After a deployment, the first request to the API takes a long time to respond and occasionally fails.

This is likely either because the machine takes a bit to spin up and be ready for requests (solution: tune the grace period in your health check) or because on first deploy the machine is stopped; in this case the image is updated but stopped machines aren’t started (let sleeping machines lie).
Also, things definitely work better if you define an explicit http health check as described in that link rather than relying on the implicit health check - it’s a very trivial tcp “is the process up?” test and it doesn’t take into account app startup time, so it’s subject to some exponential back-off from the Fly proxy resulting in the slow first request behavior you see.

Also, your app is extremely slow to reach a point where it starts serving requests; it’s likely because you’re starting a boatload of services on app startup (I spotted redis, nats, and launchdarkly at quick glance). I would recommend splitting these off into separate Fly apps and only running your main web process on the Fly app, for faster boot times.

If the API is idle for a few minutes (around 5 minutes), the first request again experiences a delay or fails, showing a repeated cold start behavior.

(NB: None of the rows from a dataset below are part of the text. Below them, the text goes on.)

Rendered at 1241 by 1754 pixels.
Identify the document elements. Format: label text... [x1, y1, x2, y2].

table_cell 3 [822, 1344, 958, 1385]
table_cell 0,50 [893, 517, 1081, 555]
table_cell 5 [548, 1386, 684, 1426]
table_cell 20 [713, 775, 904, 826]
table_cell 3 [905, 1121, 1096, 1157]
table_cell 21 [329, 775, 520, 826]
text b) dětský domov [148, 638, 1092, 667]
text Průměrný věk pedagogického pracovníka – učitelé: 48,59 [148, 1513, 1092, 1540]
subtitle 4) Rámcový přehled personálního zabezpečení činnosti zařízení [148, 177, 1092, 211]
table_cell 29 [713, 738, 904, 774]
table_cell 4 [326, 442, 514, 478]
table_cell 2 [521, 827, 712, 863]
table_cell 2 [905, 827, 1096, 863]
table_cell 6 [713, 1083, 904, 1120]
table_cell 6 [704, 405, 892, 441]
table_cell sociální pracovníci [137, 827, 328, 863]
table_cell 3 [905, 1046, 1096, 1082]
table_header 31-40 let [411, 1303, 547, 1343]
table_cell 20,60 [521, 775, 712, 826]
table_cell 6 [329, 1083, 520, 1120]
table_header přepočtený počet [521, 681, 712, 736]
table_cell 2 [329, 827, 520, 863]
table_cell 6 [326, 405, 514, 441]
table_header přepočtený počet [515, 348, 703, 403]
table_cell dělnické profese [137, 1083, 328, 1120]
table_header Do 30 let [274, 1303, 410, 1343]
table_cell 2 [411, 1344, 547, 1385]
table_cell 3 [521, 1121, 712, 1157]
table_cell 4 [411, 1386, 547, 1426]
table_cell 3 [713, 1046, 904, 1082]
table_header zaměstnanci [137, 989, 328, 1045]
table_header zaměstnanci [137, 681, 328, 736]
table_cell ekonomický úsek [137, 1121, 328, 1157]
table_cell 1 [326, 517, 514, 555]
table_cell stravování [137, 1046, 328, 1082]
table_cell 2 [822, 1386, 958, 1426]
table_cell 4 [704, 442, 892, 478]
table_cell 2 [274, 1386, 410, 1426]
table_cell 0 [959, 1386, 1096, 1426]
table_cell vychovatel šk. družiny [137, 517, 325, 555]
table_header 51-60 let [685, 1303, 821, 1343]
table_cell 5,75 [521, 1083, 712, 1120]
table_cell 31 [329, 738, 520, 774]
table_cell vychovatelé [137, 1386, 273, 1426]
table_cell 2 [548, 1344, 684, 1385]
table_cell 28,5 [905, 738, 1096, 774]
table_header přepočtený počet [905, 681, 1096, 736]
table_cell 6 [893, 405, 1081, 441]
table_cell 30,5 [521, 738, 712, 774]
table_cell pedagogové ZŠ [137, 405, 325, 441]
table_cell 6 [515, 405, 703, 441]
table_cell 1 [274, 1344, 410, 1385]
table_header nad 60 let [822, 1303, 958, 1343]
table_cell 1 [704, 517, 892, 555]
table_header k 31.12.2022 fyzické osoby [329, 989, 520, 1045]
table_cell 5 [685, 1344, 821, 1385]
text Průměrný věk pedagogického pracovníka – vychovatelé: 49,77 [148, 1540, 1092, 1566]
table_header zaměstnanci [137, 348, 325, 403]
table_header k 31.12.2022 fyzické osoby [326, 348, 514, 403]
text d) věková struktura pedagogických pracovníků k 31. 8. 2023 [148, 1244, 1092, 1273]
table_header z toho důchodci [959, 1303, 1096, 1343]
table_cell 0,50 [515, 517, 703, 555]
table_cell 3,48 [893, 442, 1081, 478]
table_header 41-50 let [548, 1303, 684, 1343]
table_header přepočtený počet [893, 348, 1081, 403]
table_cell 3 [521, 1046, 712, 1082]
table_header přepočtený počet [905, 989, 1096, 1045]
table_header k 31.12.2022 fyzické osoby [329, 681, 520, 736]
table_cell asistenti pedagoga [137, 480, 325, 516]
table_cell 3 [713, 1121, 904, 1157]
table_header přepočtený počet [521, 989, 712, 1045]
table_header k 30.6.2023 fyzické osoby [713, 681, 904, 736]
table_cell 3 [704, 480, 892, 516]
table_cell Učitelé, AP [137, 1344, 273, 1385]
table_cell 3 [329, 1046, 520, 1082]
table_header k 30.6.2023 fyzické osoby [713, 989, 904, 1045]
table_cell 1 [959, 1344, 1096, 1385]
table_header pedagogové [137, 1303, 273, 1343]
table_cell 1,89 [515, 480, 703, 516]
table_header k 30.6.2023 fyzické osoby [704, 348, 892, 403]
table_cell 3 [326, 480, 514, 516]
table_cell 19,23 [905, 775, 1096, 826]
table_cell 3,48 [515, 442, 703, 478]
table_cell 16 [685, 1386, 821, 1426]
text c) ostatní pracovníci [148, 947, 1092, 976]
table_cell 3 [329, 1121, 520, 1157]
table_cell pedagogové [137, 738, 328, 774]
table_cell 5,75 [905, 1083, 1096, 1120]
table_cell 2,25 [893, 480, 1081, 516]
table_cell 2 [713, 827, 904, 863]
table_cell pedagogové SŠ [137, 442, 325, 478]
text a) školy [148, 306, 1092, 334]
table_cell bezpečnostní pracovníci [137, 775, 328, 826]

This is because your machines are configured to auto-stop after a few minutes when they are not serving any requests. This saves money because machines aren’t running when nobody is using them, with the downside that indeed, when a request comes in, the machine has to wake up (cold-boot) before it can serve the request.

Properly tuning the grace period helps here because a well-tuned grace period means the wait until the request is answered is shorter, but also: auto-stop/auto-start can be turned off if you absolutely need fast first responses all the time. More information here.

Hope this helps!

  • Daniel
1 Like

Related (duplicate post): https://community.fly.io/t/cold-start-and-health-check-failures-on-deployed-apis/25963

Just my opinion: you probably don’t need AI text generation tools to compose a post here. Use your own voice if you can :relieved_face:

What’s the spec of your machine? I wonder if your lengthy boot-up process is overwhelming the CPU, and thus you’re experiencing throttling, which is slowing down your app’s readiness.

Also, what stack are you using? We have seen some feedback here that Java APIs go through some kind of bytecode caching on first boot, which races the CPU on start-up, making the throttling problem worse.

This topic was automatically closed 7 days after the last reply. New replies are no longer allowed.